長編 | ナノ


13.刻まれたしるし



幸村様の首を狙って入り込んだ間者を仕留めた後、すぐにどこの手の者なのかを示す手がかりがないか、亡骸をあらためようとした。が、存外簡単にそれは見つかった。
通常、忍の身元を突き止めることは容易くはないはずなのだが、間者が着けていた篭手には、家紋が彫られていたのだ。


「これは、松永か」


ご丁寧に刻まれていたのは、蔦紋。松永家のもの。


「それにしても、こんなにわかりやすいところに紋が刻まれた篭手を忍、ましてや暗殺を仕向けようってときに着けさせるだなんて、ちょっと普通じゃないよね。」


そう。そこなのだ。

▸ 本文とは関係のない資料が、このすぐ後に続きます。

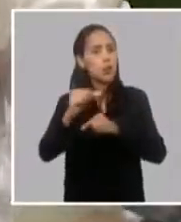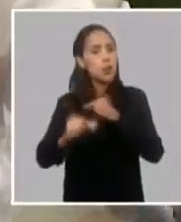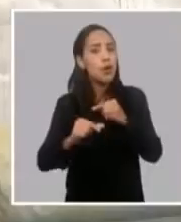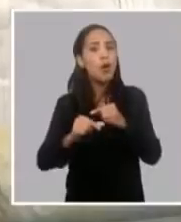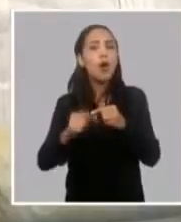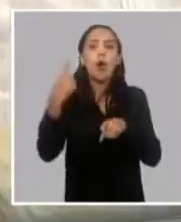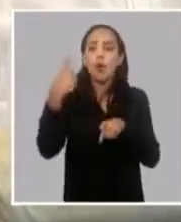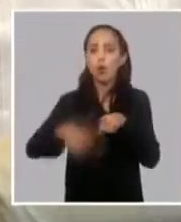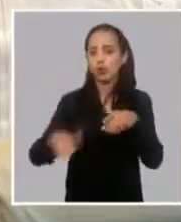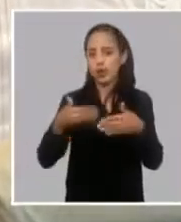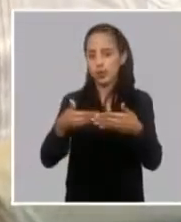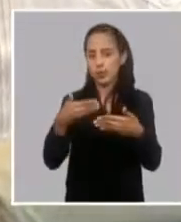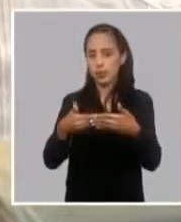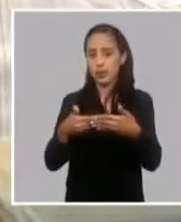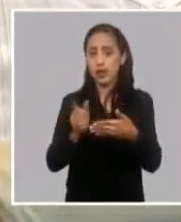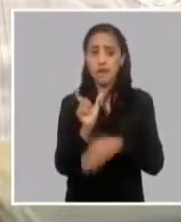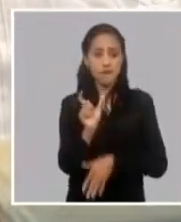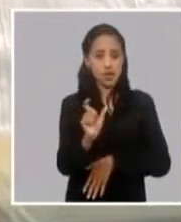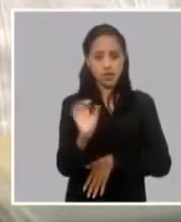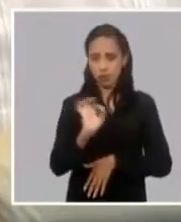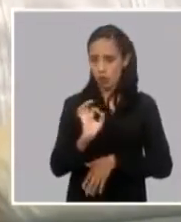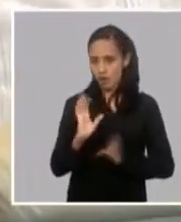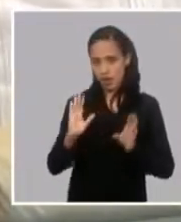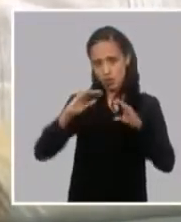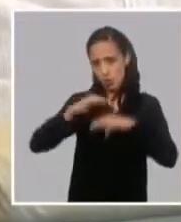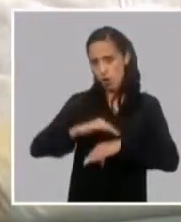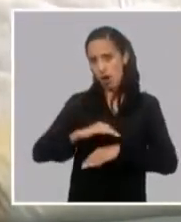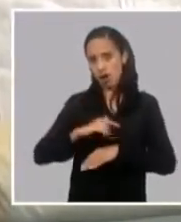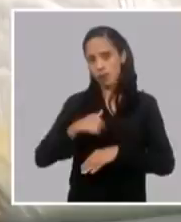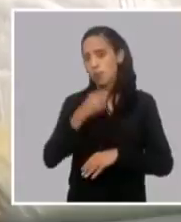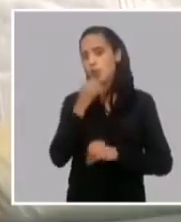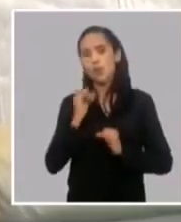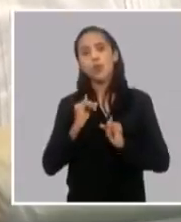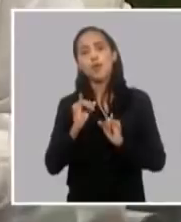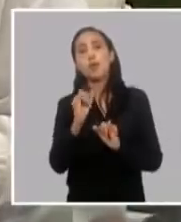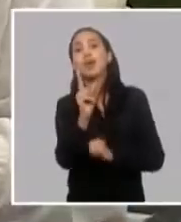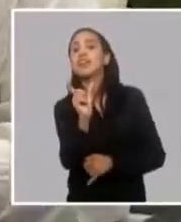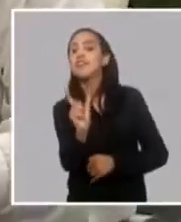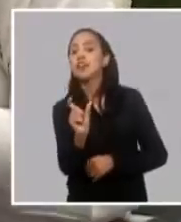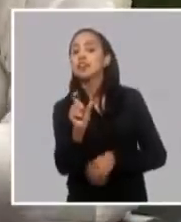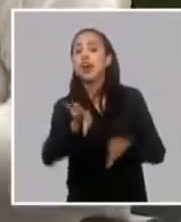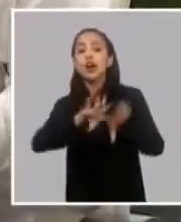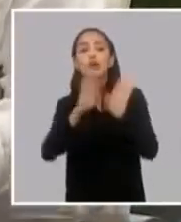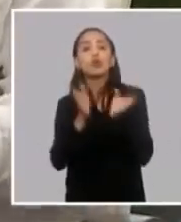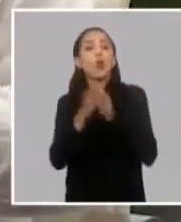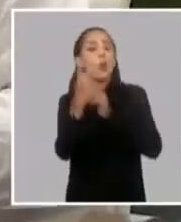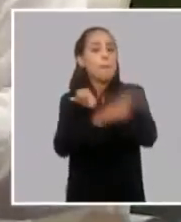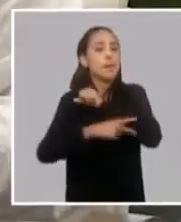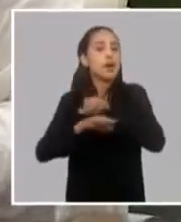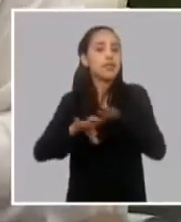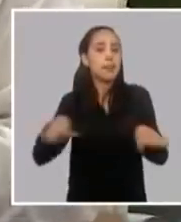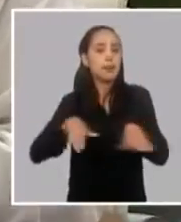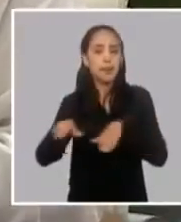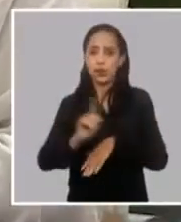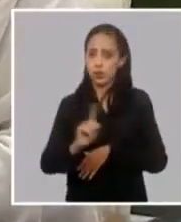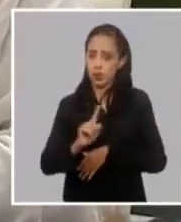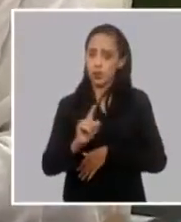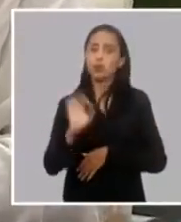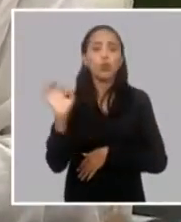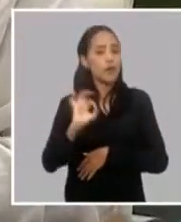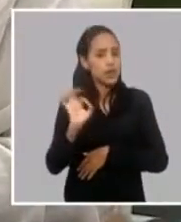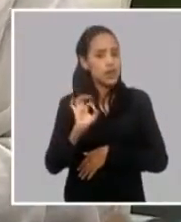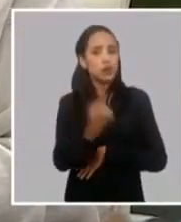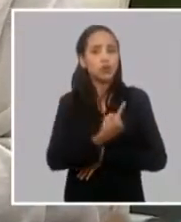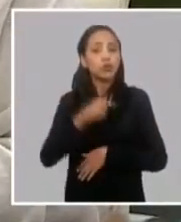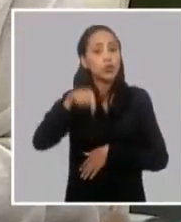iremos extendiendo no tenemos una fecha de que en tal fecha todo el país está en esas condiciones creo que tenemos que ir creando condiciones para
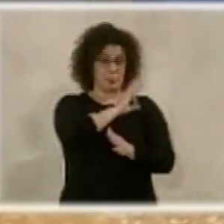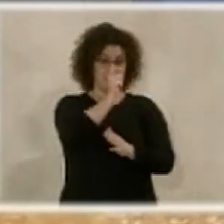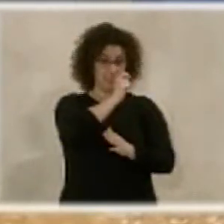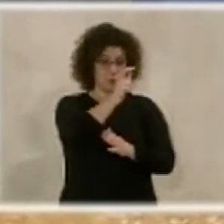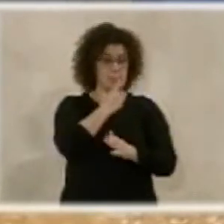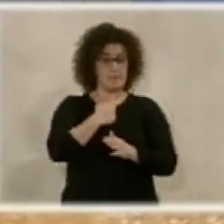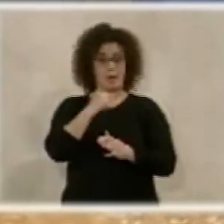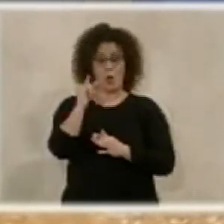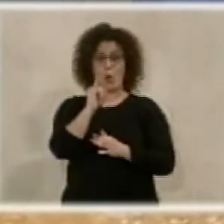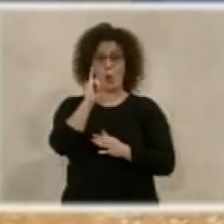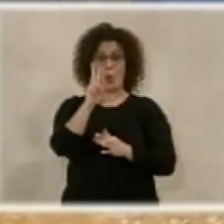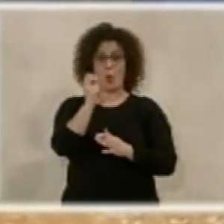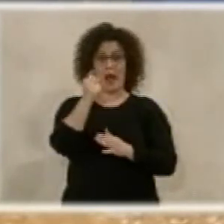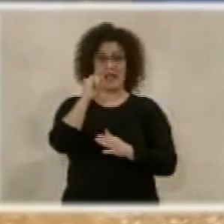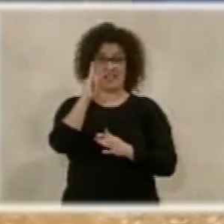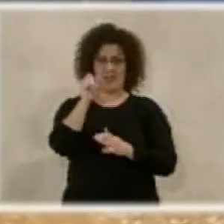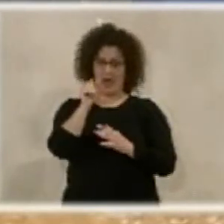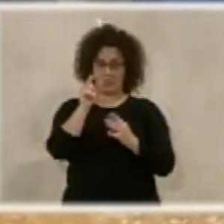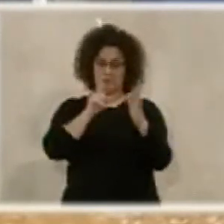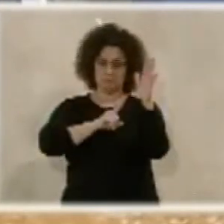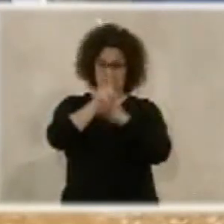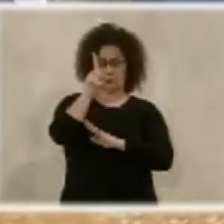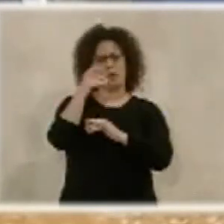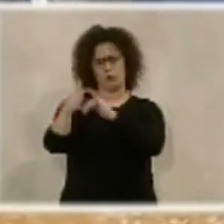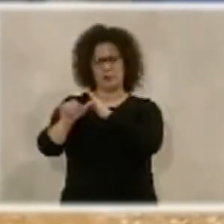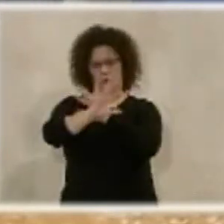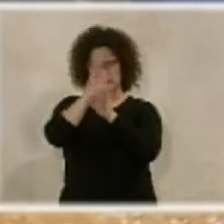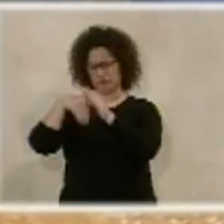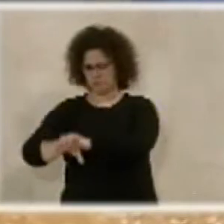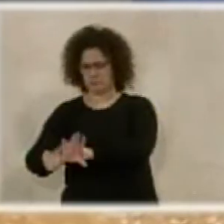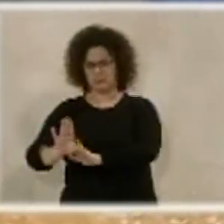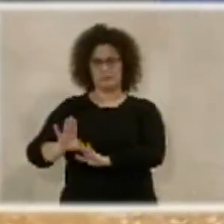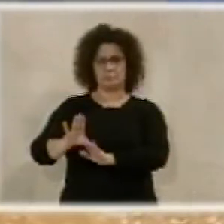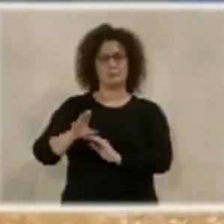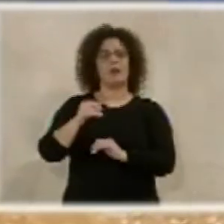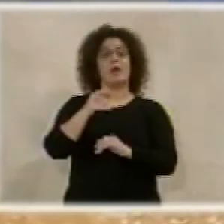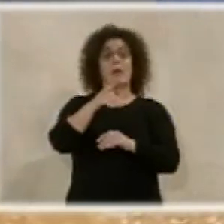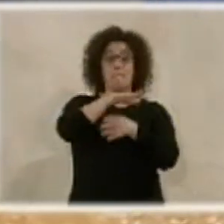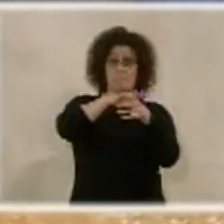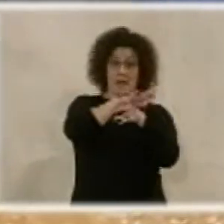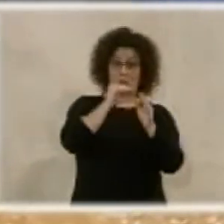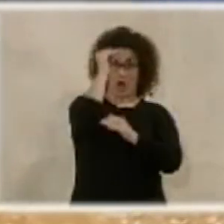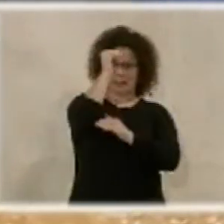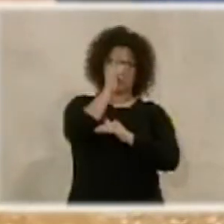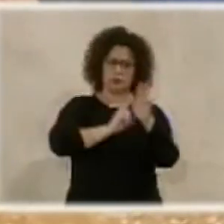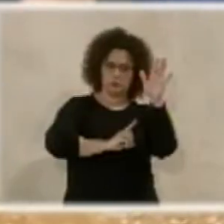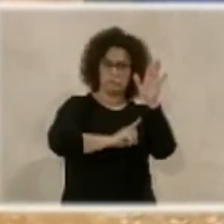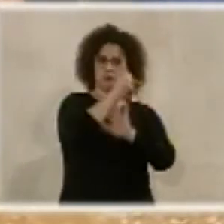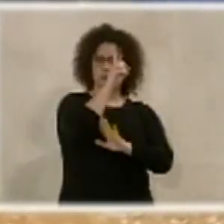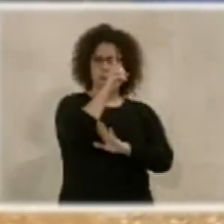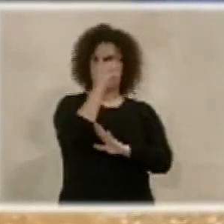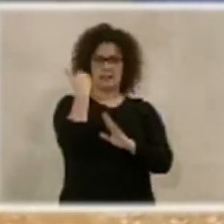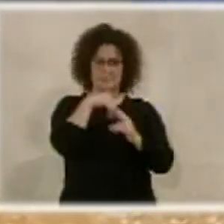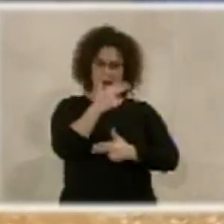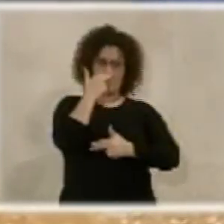Como de la Juáida, lo voy a dejar para el último. Hemos avanzado con el peri del Barrio Alto. De hecho, están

こんなに簡単に身元がわかるはずがない


「松永久秀――"価値あるもの"を己が手にするためなら、人々を傷つけ略奪することも辞さない、ひたすら自らの欲望に従い生きている……と、あまり良い噂は聞かぬな。」


「でも今回は、旦那の首を狙った。ここ上田城に松永の求めるものがあるのなら、直接その"宝"を盗んでしまった方が手っ取り早いし、危険も少ないんじゃない?あとは、人質をとるとか。それとも、旦那の命が此度の"宝"とか?」


「……もしくは暗殺未遂を期に、松永のもとへ真田の者が礼参りに来るようわざわざ仕向けているか。」



主と上司は一瞬「なるほど」という顔をしたが、まだいまいちピンときていないようだ。
月の光とろうそくの明かりにぼんやりと照らされる二人は、言葉の続きを待つように、私をまっすぐに見ていた。



「つまり、真田の人間のなかに、松永の欲する"宝"、それかその"宝"を持つ者がいる。」



外から風が吹き込み、ろうそくの火が少し揺れた。